Bloodsworth has become an outspoken advocate for the abolition of the death penalty. He recently went to Annapolis to speak in support of the pending bill that would abolish capital punishment in Maryland.

Working for the Justice Project, a Washington-based organization that pushes for criminal justice reform, Bloodsworth lobbied for the passage of the federal Innocence Protection Act, which was signed into law in 2004. The act established the Kirk Bloodsworth Post-Conviction DNA Testing Program, through which the U.S. government helps states defray the costs of such DNA testing.

“We need to do post-conviction testing to find out if there are other innocent people on death row before we start throwing switches,” said Bloodsworth, pointing out that since 1973, more than 150 people have been wrongfully convicted and later freed from prison based on DNA evidence.

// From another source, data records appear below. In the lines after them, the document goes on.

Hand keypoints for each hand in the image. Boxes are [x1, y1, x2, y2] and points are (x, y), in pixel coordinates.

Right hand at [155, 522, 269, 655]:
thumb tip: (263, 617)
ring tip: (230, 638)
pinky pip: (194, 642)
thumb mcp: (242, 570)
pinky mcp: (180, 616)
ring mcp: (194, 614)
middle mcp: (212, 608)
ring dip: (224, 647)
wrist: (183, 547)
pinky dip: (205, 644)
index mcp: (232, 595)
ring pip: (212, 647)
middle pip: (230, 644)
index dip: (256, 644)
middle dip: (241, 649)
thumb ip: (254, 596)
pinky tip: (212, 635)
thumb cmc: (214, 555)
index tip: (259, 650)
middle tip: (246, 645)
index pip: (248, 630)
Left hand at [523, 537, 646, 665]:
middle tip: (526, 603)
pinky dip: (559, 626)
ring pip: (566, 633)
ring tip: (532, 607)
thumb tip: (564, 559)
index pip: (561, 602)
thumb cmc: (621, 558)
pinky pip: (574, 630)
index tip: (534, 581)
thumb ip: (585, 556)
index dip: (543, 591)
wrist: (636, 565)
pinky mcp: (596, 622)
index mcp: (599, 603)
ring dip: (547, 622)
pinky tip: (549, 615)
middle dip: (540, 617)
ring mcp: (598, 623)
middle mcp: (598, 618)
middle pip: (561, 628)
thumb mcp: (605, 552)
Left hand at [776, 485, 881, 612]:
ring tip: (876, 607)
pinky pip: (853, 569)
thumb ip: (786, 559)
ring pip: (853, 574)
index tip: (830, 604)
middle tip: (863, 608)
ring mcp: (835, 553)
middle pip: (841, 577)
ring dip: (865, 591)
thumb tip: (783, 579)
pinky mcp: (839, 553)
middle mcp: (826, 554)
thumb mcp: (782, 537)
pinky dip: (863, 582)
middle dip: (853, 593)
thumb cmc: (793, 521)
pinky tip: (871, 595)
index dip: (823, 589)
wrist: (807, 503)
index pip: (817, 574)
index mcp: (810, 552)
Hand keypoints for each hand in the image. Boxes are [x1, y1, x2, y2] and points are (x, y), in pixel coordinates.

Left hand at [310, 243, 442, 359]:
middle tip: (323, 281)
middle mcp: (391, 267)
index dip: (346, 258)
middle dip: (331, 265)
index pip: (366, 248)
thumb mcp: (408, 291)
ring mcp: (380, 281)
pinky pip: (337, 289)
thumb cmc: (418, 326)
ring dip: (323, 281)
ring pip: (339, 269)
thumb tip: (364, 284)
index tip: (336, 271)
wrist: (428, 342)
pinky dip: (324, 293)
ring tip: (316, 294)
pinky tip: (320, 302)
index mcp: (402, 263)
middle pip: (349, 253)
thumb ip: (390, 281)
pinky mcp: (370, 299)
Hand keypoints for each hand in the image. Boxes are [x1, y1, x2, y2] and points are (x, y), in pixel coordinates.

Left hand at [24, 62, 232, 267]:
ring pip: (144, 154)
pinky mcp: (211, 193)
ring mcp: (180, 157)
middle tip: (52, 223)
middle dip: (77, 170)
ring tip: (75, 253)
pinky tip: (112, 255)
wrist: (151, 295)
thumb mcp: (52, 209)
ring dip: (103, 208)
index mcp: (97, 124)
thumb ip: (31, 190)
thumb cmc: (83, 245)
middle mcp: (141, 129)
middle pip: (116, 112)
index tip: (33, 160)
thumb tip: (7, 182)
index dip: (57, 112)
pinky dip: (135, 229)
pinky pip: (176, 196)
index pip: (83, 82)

“If it can happen to me, it can happen to anyone,” he said.

In an unusual move that highlights the priority Maryland’s bishops have placed on abolishing the death penalty, Auxiliary Bishop Denis J. Madden of Baltimore testified in person at a Feb. 21 committee hearing in Annapolis on a bill that would replace the death penalty with life sentences without parole.

“The teachings of our Church recognize the right of legitimate government to resort to capital punishment, but directly challenge the appropriateness of government’s doing so in a society that is capable of defending the public order and ensuring the public’s safety,” said Bishop Madden.

Bishop Madden spoke on the same day Gov. Martin J. O’Malley forcefully argued for a ban on the death penalty.